## READING TEXT
┄┄┄┄┄┄┄┄┄┄
# Where to buys bees



## ct01r (Jan 21, 2014)

Hello all! I'm lloking to start bee keeping next year, and have a few questions:
1. Should I try to buy bees as locally as possible to match my climate, or am I over thinking this? In other words, if I buy from a guy in the deep south, will the bees suvive a Pennsylvania winter?

2. Does it matter when I buy, or is that all determined by reputable dealers? (Who won't sell too early in the spring, too late in the fall, etc.)

3. I was thinking of starting with 2 hives, just so I'm not overwhelmed; any suggestions would be appreciated.

4. Finally, I wanted to thank alleyyooper for the all the tips he's given, especially the pictures for making hives. I may try that later, I'll start out by buying them. Curt


----------



## alleyyooper (Apr 22, 2005)

Bee culture Magazine is supposed to be sold in Wal Mart stores now. Pick up a copy and they have a lot of company's that sell packages.
Best time to buy is very early in the spring like January and February some places as late as March will still have some packages left.

Many bee equipment supply companies also sell packages, Like Kelleys, Dadant and Mann Lake. but order early there also.

Yes the bees from the deep south can live thru a northern winter. Bees other than the queen only live about 6 weeks in the summer so a spring bought package of bees will only have the queen left going into winter from the spring package.
┄┄┄┄┄┄┄┄┄┄
## EXTRACTED ENTRIES
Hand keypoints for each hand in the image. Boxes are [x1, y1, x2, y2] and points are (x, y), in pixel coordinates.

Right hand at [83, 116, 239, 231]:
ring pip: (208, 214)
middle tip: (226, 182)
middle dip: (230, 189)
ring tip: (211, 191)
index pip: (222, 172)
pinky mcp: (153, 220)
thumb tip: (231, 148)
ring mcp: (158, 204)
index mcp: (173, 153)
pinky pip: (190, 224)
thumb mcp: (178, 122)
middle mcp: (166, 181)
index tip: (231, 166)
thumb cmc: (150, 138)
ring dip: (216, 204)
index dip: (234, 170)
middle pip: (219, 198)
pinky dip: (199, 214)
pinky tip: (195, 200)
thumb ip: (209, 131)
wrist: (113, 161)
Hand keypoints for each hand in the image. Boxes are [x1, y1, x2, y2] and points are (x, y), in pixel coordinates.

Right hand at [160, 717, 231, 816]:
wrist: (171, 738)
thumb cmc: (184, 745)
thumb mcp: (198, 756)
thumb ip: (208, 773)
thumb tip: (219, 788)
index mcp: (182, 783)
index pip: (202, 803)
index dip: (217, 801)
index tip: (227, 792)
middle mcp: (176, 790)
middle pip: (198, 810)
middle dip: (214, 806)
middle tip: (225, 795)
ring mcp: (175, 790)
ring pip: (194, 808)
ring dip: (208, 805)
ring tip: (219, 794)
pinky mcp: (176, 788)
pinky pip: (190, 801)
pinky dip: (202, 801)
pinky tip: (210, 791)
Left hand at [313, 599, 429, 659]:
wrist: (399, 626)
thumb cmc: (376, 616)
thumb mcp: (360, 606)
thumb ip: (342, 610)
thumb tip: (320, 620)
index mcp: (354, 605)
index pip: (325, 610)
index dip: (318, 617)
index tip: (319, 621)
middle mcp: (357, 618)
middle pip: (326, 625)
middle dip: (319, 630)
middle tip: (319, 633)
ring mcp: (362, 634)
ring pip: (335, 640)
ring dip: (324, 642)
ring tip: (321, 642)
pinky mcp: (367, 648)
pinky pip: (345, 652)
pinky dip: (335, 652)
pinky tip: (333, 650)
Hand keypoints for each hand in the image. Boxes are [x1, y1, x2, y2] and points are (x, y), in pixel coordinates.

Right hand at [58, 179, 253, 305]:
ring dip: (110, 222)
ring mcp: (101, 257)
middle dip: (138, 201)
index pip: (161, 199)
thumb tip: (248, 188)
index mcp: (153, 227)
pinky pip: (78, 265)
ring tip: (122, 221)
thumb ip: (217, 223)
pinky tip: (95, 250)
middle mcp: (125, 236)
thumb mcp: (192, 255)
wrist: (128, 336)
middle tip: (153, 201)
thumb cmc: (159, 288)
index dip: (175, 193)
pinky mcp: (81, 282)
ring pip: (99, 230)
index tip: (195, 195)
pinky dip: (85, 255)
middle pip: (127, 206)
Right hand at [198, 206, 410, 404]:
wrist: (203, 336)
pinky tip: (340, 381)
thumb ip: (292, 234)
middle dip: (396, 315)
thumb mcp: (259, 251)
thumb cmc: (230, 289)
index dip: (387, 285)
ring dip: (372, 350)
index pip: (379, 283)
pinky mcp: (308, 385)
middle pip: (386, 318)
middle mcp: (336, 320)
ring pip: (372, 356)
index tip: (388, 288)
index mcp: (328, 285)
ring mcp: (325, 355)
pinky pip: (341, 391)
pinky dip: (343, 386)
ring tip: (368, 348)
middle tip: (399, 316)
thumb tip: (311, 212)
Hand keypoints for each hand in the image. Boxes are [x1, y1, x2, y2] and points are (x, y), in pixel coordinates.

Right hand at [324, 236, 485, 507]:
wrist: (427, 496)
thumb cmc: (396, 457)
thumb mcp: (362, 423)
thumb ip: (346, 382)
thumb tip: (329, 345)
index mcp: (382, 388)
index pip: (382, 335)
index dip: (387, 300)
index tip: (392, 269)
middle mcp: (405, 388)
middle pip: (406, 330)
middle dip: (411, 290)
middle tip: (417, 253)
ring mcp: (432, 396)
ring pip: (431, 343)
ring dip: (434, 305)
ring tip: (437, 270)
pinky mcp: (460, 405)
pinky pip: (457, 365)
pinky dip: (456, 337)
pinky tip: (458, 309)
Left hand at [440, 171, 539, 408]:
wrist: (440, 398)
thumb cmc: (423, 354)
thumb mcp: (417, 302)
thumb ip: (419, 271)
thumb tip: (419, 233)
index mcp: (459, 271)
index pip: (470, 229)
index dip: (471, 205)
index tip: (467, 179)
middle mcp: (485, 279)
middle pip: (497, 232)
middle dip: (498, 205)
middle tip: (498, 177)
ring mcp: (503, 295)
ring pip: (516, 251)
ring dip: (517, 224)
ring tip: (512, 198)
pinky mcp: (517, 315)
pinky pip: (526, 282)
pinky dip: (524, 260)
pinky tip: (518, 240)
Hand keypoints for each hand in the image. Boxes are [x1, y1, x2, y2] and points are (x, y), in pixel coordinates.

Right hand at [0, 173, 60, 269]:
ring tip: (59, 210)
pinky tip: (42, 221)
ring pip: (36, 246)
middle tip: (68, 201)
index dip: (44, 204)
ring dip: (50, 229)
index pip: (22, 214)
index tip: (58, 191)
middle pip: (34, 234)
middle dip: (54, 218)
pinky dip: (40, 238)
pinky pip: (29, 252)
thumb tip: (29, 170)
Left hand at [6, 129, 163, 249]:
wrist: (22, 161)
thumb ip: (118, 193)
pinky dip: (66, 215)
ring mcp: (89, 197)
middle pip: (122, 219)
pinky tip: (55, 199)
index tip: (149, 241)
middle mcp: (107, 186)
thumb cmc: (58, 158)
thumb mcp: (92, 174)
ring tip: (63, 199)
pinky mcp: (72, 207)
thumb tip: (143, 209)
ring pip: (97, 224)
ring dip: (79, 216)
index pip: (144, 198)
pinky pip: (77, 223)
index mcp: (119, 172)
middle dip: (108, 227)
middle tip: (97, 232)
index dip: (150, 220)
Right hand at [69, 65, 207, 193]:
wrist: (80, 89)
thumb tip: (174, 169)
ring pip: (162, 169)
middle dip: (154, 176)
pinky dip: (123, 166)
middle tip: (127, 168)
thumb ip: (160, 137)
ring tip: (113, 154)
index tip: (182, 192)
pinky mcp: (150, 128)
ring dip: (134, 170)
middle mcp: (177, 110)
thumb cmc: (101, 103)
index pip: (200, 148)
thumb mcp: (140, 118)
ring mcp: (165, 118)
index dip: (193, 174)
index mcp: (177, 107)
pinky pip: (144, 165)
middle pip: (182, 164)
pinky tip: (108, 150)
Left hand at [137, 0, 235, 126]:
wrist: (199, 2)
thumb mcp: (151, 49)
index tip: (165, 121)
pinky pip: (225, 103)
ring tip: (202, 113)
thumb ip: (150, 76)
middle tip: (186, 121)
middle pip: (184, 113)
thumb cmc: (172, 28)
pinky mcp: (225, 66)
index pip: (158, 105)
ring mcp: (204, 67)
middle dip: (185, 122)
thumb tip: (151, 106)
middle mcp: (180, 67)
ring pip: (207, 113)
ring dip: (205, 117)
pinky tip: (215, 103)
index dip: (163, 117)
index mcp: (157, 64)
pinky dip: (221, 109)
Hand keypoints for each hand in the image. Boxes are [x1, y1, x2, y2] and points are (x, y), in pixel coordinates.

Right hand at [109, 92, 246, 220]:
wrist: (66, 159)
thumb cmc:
┄┄┄┄┄┄┄┄┄┄
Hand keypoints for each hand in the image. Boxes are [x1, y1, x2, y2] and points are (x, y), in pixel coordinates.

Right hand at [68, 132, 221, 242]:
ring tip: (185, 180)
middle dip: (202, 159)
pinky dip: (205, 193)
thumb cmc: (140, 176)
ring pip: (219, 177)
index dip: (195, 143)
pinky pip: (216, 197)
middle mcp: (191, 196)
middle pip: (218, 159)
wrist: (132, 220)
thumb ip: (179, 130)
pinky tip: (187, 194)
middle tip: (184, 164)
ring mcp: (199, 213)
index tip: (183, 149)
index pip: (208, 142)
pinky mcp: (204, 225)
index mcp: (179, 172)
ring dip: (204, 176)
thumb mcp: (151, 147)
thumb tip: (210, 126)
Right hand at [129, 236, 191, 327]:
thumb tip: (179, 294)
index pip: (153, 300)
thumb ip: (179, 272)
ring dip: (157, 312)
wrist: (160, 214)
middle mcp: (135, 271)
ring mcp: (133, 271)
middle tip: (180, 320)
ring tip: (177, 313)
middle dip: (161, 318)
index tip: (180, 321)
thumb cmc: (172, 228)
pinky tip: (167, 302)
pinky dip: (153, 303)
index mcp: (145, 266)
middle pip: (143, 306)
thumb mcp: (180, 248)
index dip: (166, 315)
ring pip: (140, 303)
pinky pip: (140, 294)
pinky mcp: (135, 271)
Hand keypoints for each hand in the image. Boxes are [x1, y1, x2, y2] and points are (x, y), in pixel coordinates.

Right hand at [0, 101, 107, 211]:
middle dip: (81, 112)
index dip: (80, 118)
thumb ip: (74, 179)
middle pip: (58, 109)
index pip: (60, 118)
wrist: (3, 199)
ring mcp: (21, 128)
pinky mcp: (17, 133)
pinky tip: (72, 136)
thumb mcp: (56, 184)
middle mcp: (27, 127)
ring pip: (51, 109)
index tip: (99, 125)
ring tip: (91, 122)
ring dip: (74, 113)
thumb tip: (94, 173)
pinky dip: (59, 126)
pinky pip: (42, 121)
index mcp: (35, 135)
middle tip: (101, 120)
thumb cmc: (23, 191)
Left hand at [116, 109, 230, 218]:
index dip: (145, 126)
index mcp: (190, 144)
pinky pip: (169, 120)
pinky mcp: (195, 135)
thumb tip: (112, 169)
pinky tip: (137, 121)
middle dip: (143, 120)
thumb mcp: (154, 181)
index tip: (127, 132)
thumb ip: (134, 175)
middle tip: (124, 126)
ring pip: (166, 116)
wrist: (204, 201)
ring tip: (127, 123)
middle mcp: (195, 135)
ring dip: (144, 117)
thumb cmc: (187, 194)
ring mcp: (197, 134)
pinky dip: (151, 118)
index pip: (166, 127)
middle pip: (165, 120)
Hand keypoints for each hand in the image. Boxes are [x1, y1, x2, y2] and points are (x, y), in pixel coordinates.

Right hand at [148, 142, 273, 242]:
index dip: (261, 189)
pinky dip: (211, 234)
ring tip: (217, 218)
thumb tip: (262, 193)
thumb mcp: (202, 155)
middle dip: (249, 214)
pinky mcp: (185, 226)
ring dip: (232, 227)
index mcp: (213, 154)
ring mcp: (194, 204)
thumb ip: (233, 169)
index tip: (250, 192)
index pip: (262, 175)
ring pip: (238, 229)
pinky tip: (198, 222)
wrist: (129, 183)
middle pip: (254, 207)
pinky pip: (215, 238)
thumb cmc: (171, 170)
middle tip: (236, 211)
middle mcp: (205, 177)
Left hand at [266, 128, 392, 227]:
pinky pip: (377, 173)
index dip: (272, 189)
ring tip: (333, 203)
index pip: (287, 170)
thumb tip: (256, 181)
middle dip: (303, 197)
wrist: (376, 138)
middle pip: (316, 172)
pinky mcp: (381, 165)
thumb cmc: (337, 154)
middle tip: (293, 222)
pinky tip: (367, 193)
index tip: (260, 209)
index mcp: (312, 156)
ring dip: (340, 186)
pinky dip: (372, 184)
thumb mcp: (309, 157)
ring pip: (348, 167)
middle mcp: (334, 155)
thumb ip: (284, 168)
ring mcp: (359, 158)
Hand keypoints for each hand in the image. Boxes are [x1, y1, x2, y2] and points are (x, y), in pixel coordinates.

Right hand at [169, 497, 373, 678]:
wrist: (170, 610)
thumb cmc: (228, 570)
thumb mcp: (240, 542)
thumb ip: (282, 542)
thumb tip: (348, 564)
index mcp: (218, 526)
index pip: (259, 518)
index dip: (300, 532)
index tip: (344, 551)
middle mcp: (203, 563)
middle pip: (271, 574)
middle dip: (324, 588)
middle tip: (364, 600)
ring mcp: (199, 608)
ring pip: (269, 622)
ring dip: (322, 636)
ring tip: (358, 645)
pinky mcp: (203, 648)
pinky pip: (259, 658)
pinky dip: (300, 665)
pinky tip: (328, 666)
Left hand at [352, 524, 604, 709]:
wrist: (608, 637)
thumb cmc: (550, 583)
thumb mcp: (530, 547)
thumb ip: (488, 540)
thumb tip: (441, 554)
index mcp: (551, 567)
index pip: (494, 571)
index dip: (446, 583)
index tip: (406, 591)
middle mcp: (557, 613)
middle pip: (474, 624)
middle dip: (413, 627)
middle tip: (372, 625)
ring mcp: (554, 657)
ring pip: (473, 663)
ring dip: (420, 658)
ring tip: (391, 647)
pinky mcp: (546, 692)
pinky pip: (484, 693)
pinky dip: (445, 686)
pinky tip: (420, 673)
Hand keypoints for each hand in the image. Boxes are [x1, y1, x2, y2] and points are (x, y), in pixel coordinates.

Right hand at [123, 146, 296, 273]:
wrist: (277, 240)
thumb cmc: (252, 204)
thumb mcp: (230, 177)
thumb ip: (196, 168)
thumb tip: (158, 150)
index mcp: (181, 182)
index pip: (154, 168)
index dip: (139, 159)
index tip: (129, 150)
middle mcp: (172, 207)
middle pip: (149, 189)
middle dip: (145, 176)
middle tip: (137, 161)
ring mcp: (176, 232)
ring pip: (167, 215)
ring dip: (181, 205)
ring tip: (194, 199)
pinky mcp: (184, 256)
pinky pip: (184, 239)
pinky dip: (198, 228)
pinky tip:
┄┄┄┄┄┄┄┄┄┄
## USING THE INFORMATION
1. Quote the forum thread about buying bees word for word, starting at "## alleyyooper (Apr" and ending at "the spring package.".
2. List the bee equipment supply companies that the forum thread about buying bees names as also selling packages.
3. Write the next part of the forum thread about buying bees, picking up after its final sentence.

## ANSWERS TO THIS EXERCISE
1.
## alleyyooper (Apr 22, 2005)

Bee culture Magazine is supposed to be sold in Wal Mart stores now. Pick up a copy and they have a lot of company's that sell packages.
Best time to buy is very early in the spring like January and February some places as late as March will still have some packages left.

Many bee equipment supply companies also sell packages, Like Kelleys, Dadant and Mann Lake. but order early there also.

Yes the bees from the deep south can live thru a northern winter. Bees other than the queen only live about 6 weeks in the summer so a spring bought package of bees will only have the queen left going into winter from the spring package.

2. Kelleys, Dadant, Mann Lake

3.
I still like local bees which are sold in Nucs which I firmly believe gives you a jump start of several weeks over a package of bees.
Good bet to find a local nuc for sale is to Join a club.

Most seniority bee keepers recommend no less than two colonies to start. That way you can compare the hives to each other. Add frames of brood from a strong hive to a weaker hive.

Thank you for the thanks

 Al


----------



## ct01r (Jan 21, 2014)

Thanks, Al! When you talk about locals bees that are sold in Nucs: what or who is Nucs? Sorry, I could figure out almost all the other terms in various posts, but that one got me! Curt


----------



## alleyyooper (Apr 22, 2005)

A nuc is short for nucleus of bees. A box with 4 to 5 frames of brood bees and a queen. 

 Al


----------



## ct01r (Jan 21, 2014)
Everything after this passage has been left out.